The truth wins out | For the first time ever, Turkish President Erdogan was implicated in a plot to help Iran evade U.S. sanctions. For years, Erdogan has been skirting accusations of money laundering and bribery, but on Thursday, Reza Zarrab, who laundered billions of dollars on behalf of Iran, said the former PM gave the green light on the scheme. It should be noted, however, that he heard that information secondhand, so this is not exactly direct evidence. But it is the first time Erdogan has been linked to allegations at all.

Tinker, tailor, soldier, why? | If you’ve been longing for more news about Uber, the ridesharing app everyone loves to hate, it’s your lucky week.
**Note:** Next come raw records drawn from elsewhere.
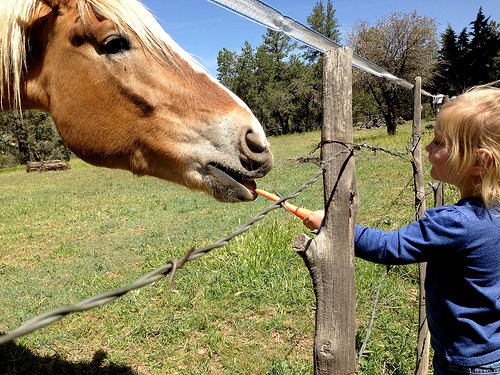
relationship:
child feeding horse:
[301, 79, 499, 374] [2, 0, 274, 220]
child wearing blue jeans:
[301, 79, 499, 374] [427, 361, 499, 373]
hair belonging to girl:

During a court hearing recently, an investigation surfaced regarding a probe into Uber over allegations of espionage. A 37-page letter from a former security employee revealed that a unit called Marketplace Analytics was used to steal trade secrets from rivals. Uber also allegedly trained employees how to “impede, obstruct, or influence” legal investigations, and used a messaging service called Wickr that erased messages automatically. This all came out just before Uber was slated to face Waymo in court over (you guessed it) stealing tech.

Doozy of a week | Bitcoin is making some serious waves. After hitting $11k on Wednesday, it suddenly tanked back to $8k. But by Thursday morning in China, it had regained some of it’s composure at around $10k. Soon after, PwC announced that it had accepted its first bitcoin payment, though this isn’t the firm’s first time supporting the cryptocurrency. Earlier this year they wrote a report detailing how cryptocurrencies could have an impact on multiple industries, like traveling and gambling. There’s been some questions about whether cryptocurrency companies like Bitcoin will be able to become truly legitimate. That uncertainty stems from countries like China and South Korea putting the kibosh on using the digital coffers, and a lack of regulations that would prevent cryptocurrencies from being the avenue of choice for criminal activity, such as money laundering and terrorism financing. But it looks like Bitcoin isn’t paying attention to the #haters, and neither are its investors.

Ads go up in smoke | Well, it only took 11 years, but Big Tobacco is finally waving the white flag and running advertisements to correct the lies they spread to the American people during the 20th century. In a 2006 judgment, companies like RJ Reynolds and Philip Morris were found guilty of breaking anti-racketeering laws, lying about how harmful cigarettes were, and lying about marketing to children (shocker—a cartoon camel might draw in kids’ attention). Now ads will run on television and in print to make “corrective statements.” But not online, where 4 in 10 Americans read the news.

Going down with the ship | A retired aircraft carrier commander, Rear. Adm. Kenneth Norton, has been censured following the biggest corruption scandal in U.S. Navy history. The scandal involves a former defense contractor named Leonard Glenn "Fat Leonard" Francis, whose company provided services to Navy ships. Beginning in 2007, Norton repeatedly took gifts from Leonard. Since the beginning of the investigation in 2013, 20 naval officials have been charged with fraud and bribery. They have been accused of accepting cash, prostitutes, and lavish trips in exchange for steering ships to areas where Francis' company operated, which prosecutors say cost U.S. taxpayers millions of dollars.